> **What is needed**
Exactly the lines from the one with "Fortschritte, größere Reichweiten, schnellere" through the end of the records below are to be output, the first and last included, and no others.

[Stored records]
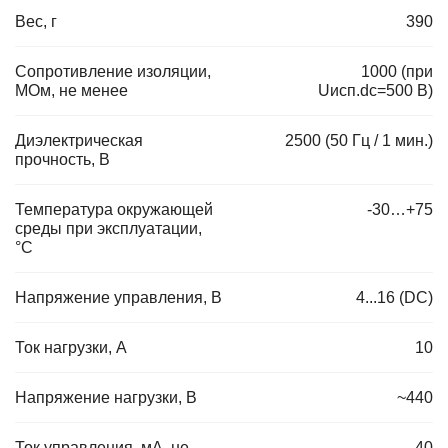
Вес, г
390
Сопротивление изоляции,
1000 (при
МОм, не менее
Uисп.dc=500 В)
Диэлектрическая
2500 (50 Гц / 1 мин.)
прочность, В
Температура окружающей
-30…+75
среды при эксплуатации,
°C
Напряжение управления, В
4...16 (DC)
Ток нагрузки, А
10
Напряжение нагрузки, В
~440
Ток управления, мА, не
40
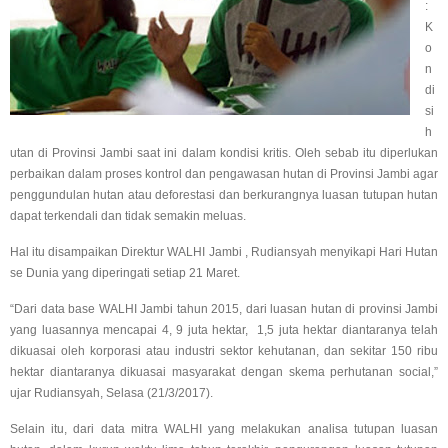
:
K
o
n
di
si
h
utan di Provinsi Jambi saat ini dalam kondisi kritis. Oleh sebab itu diperlukan
perbaikan dalam proses kontrol dan pengawasan hutan di Provinsi Jambi agar
penggundulan hutan atau deforestasi dan berkurangnya luasan tutupan hutan
dapat terkendali dan tidak semakin meluas.
Hal itu disampaikan Direktur WALHI Jambi , Rudiansyah menyikapi Hari Hutan
se Dunia yang diperingati setiap 21 Maret.
“Dari data base WALHI Jambi tahun 2015, dari luasan hutan di provinsi Jambi
yang luasannya mencapai 4, 9 juta hektar,
1,5 juta hektar diantaranya telah
dikuasai oleh korporasi atau industri sektor kehutanan, dan sekitar 150 ribu
hektar diantaranya dikuasai masyarakat dengan skema perhutanan social,”
ujar Rudiansyah, Selasa (21/3/2017).
Selain itu, dari data mitra WALHI yang melakukan analisa tutupan luasan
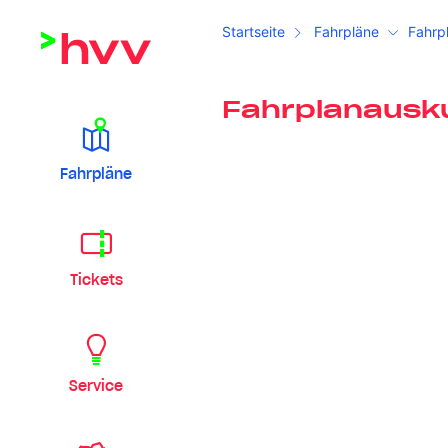
Startseite
Fahrpläne
Fahrp
Fahrplanausk
Fahrpläne
Tickets
Service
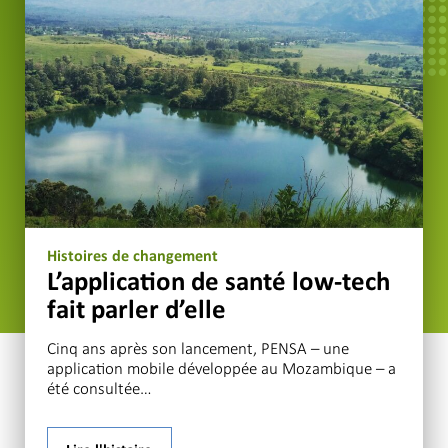
Histoires de changement
L’application de santé low-tech
fait parler d’elle
Cinq ans après son lancement, PENSA – une
application mobile développée au Mozambique – a
été consultée…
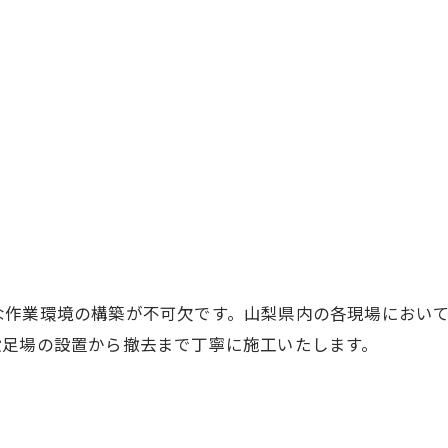
お問い合わせはこちら
な作業環境の構築が不可欠です。山梨県内の各現場におい
設足場の設置から撤去まで丁寧に施工いたします。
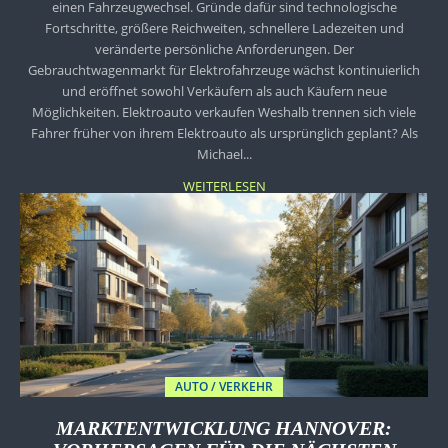
einen Fahrzeugwechsel. Gründe dafür sind technologische
Fortschritte, größere Reichweiten, schnellere Ladezeiten und
veränderte persönliche Anforderungen. Der
Gebrauchtwagenmarkt für Elektrofahrzeuge wächst kontinuierlich
und eröffnet sowohl Verkäufern als auch Käufern neue
Möglichkeiten. Elektroauto verkaufen Weshalb trennen sich viele
Fahrer früher von ihrem Elektroauto als ursprünglich geplant? Als
Michael...
WEITERLESEN
AUTO / VERKEHR
MARKTENTWICKLUNG HANNOVER:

> **Output below**
Fortschritte, größere Reichweiten, schnellere Ladezeiten und
veränderte persönliche Anforderungen. Der
Gebrauchtwagenmarkt für Elektrofahrzeuge wächst kontinuierlich
und eröffnet sowohl Verkäufern als auch Käufern neue
Möglichkeiten. Elektroauto verkaufen Weshalb trennen sich viele
Fahrer früher von ihrem Elektroauto als ursprünglich geplant? Als
Michael...
WEITERLESEN
AUTO / VERKEHR
MARKTENTWICKLUNG HANNOVER:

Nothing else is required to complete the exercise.